## WORK TO BE COMPLETED
The whole set of entries is to be restated word for word.

[ENTRIES SUPPLIED Boundary: Start]

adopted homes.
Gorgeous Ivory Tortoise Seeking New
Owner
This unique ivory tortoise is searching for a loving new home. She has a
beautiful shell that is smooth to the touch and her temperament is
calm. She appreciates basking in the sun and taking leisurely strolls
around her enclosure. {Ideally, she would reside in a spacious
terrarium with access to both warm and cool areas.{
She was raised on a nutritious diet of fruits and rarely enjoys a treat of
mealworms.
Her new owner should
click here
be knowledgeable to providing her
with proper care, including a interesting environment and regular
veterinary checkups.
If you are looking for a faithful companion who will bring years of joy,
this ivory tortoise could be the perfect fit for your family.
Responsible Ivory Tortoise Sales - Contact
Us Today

[ENTRIES SUPPLIED Boundary: End]

## REPLY TO THE EXERCISE
adopted homes.
Gorgeous Ivory Tortoise Seeking New
Owner
This unique ivory tortoise is searching for a loving new home. She has a
beautiful shell that is smooth to the touch and her temperament is
calm. She appreciates basking in the sun and taking leisurely strolls
around her enclosure. {Ideally, she would reside in a spacious
terrarium with access to both warm and cool areas.{
She was raised on a nutritious diet of fruits and rarely enjoys a treat of
mealworms.
Her new owner should
click here
be knowledgeable to providing her
with proper care, including a interesting environment and regular
veterinary checkups.
If you are looking for a faithful companion who will bring years of joy,
this ivory tortoise could be the perfect fit for your family.
Responsible Ivory Tortoise Sales - Contact
Us Today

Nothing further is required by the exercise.